I study plants. Sessile organisms that grow in a particular environment. They put down roots and develop in the most optimal way for their environmental conditions.
In graduate school, I had a joke about how various PIs showed characteristics of the organisms they studied. The Drosophila PI flitted about like a tiny fly would, the C. elegans lecturers were like the nematodes they studied...most boring lecturers ever. the lecturuers who worked on mice were very mouse-like. Is your PI like the model organism they work on? Since I haven't spent a lot of time with yeast, I'm not exactly sure how a human would be Yeast-like, but I'm sure they're out there.
Now I'm wondering if I'm a plant. I do seem to be rooted in place, and worst, I'm a plant that hasn't been allowed to grow. I'm like a severe mutant, impaired in some way trying to figure out how to 'make it'- and hopefully I can live out a normal life.
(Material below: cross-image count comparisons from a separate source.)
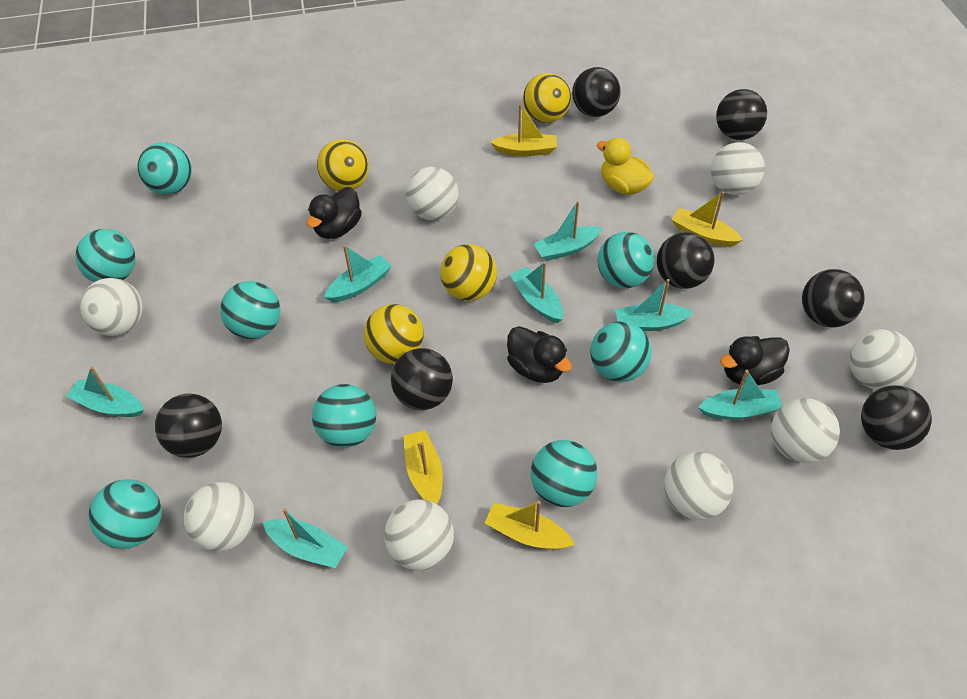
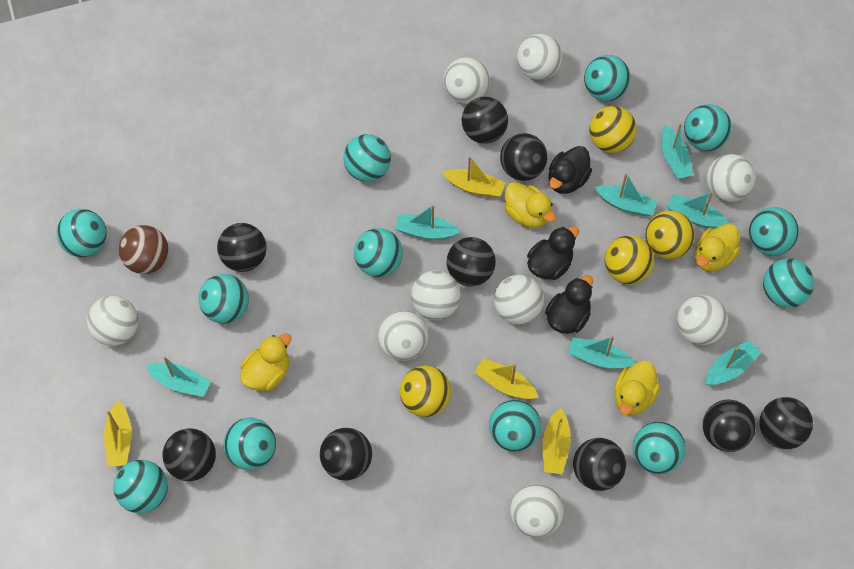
black ball: 7 -> 9
brown ball: 0 -> 1
turquoise ball: 8 -> 12
white ball: 8 -> 9
yellow duck: 1 -> 4

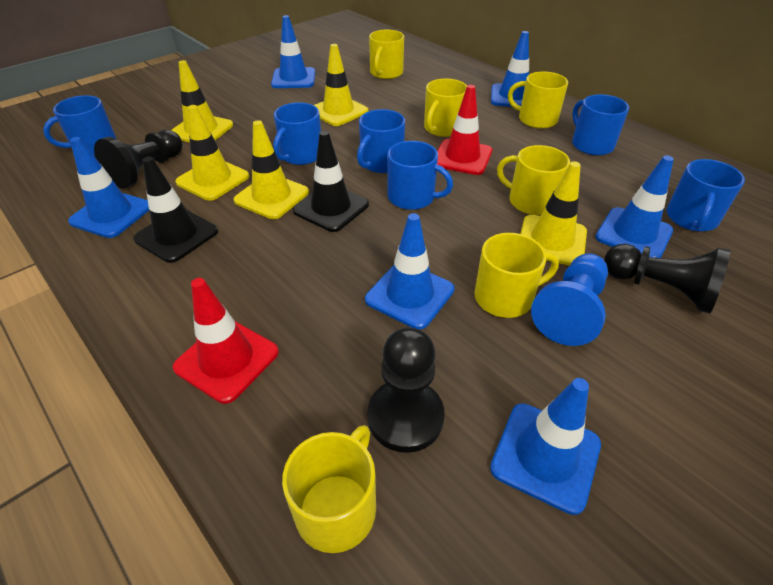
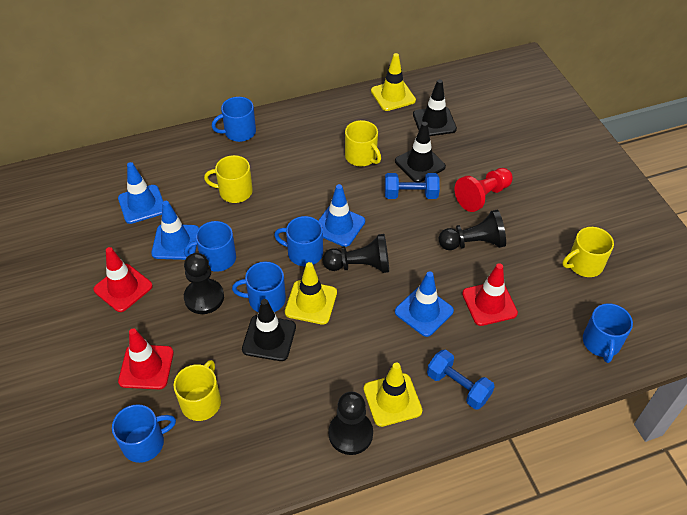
black pawn: 3 -> 4
black traffic cone: 2 -> 3
blue dumbbell: 0 -> 2
blue pawn: 1 -> 0
blue traffic cone: 6 -> 4
red pawn: 0 -> 1
red traffic cone: 2 -> 3
yellow mug: 6 -> 4
yellow traffic cone: 5 -> 3

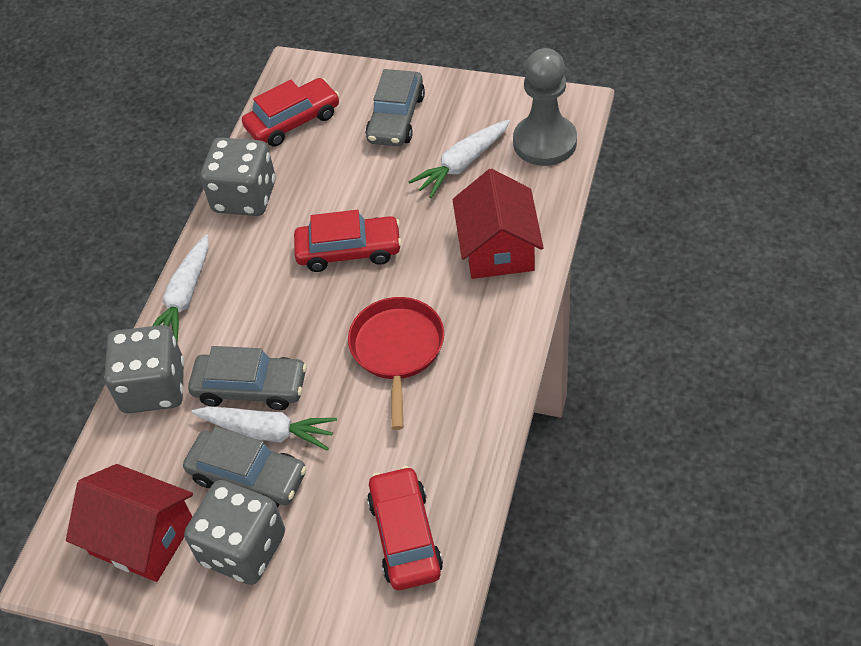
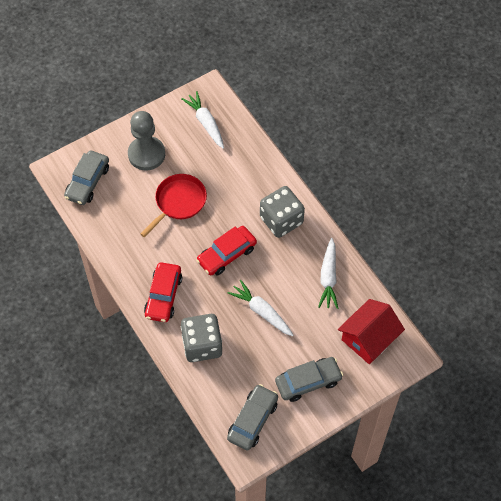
grey dice: 3 -> 2
red car: 3 -> 2
red house: 2 -> 1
I'm also still trying to find the sun so I can thrive. I don't think I'm in the optimal environment, but any plant that grows in a marginal place must adapt to that, whereas an animal can get up and walk away.
I can walk. And run. But I still feel rooted in place. And stuck. Some of it I'm sure is this, the ultimate career pressure to succeed and I just haven't performed. They aren't the conditions for me to best succeed. I'm not sure what conditions are best for me, but certainly not one where perfectionism is a default option.
Growth has been on my mind a lot this year (look at past posts, that I'm still not good at citing within my blog- I'm still an amateur when it comes to this interwebs stuff).
I think I'm doing better at pushing my comfort zone, though I don't see much magic happening. Maybe it's starting. I am a lot more curious again than I used to be. Things actually interest me again; which wasn't really the case a year ago, though apathy is still all too present in my life. I did raise $343 for the local cancer center a few weeks ago, which is something I don't think I've ever done before, so I am proud of that. In some ways, I am waking up again and actually living rather than just coasting through like a zombie.
Is it enough? I don't think so. Not yet. I still have a lot to work towards, and need to get more organized. about everything and set my goals to be achievable and accountable. I am expressing myself more and am more accepting of who I am (introverted is my most prominent personality trait).
I have applied for some jobs this year, none of which I'll get, but I did it anyway. I think I understand networking a lot better now, even if I'm not that good at it still.
I will have made 3 batches of beer this year as well.
Signs of growth? I sure hope so. Am I a plant who will make it to a new environment? Or do I get to truly launch Ian3.0 this year? I don't know, but maybe I took a few steps towards that.
So the growth continues. Hopefully I nurture myself well enough to thrive in the near future.